Records from a dataset:
*** Begin section ***

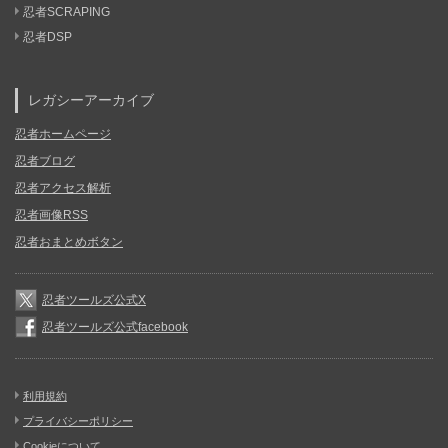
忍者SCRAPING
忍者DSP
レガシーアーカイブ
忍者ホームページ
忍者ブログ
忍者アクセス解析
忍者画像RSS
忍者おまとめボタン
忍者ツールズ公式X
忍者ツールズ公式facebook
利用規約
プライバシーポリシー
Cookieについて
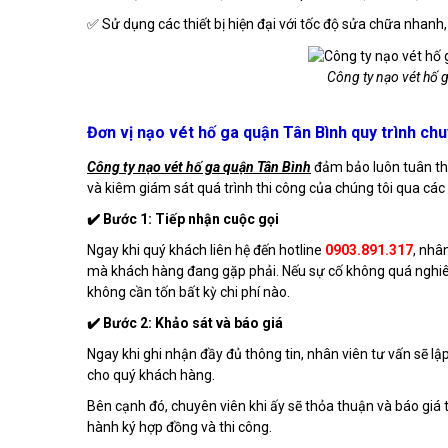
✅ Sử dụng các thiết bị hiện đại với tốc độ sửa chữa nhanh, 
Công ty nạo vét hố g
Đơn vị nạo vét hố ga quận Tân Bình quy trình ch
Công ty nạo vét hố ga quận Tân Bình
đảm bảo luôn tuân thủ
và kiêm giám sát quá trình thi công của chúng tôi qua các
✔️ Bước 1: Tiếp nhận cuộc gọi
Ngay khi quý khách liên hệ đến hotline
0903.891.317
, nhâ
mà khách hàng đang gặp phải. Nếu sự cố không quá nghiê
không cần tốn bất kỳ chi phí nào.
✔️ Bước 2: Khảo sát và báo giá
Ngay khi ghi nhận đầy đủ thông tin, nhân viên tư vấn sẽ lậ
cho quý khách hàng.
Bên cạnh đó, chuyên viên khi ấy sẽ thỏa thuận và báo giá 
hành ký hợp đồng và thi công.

*** End section ***
*** Begin section ***

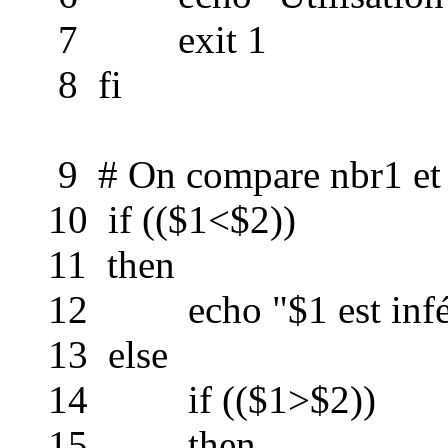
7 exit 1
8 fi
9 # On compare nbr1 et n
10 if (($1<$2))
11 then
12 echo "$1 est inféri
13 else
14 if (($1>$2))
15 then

*** End section ***

* _Task_
Please update the listing from the line with "Sử dụng các" to the line with "hành ký hợp đồng và thi công.", replacing "nhân viên tư vấn" with "chuyên viên tư vấn" and leaving everything else unchanged. Return only those lines.

* _Result of the task_
✅ Sử dụng các thiết bị hiện đại với tốc độ sửa chữa nhanh, 
Công ty nạo vét hố g
Đơn vị nạo vét hố ga quận Tân Bình quy trình ch
Công ty nạo vét hố ga quận Tân Bình
đảm bảo luôn tuân thủ
và kiêm giám sát quá trình thi công của chúng tôi qua các
✔️ Bước 1: Tiếp nhận cuộc gọi
Ngay khi quý khách liên hệ đến hotline
0903.891.317
, nhâ
mà khách hàng đang gặp phải. Nếu sự cố không quá nghiê
không cần tốn bất kỳ chi phí nào.
✔️ Bước 2: Khảo sát và báo giá
Ngay khi ghi nhận đầy đủ thông tin, chuyên viên tư vấn sẽ lậ
cho quý khách hàng.
Bên cạnh đó, chuyên viên khi ấy sẽ thỏa thuận và báo giá 
hành ký hợp đồng và thi công.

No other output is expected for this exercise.